- **Task to carry out**:
Verbatim transcription with images omitted: return the entries below in full.

BEGIN Source data

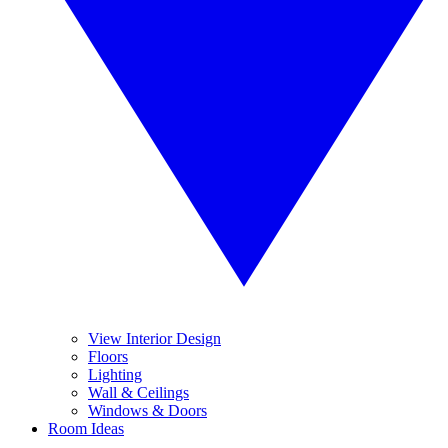
View Interior Design
Floors
Lighting
Wall & Ceilings
Windows & Doors
Room Ideas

END Source data

- **Finished exercise**:
View Interior Design
Floors
Lighting
Wall & Ceilings
Windows & Doors
Room Ideas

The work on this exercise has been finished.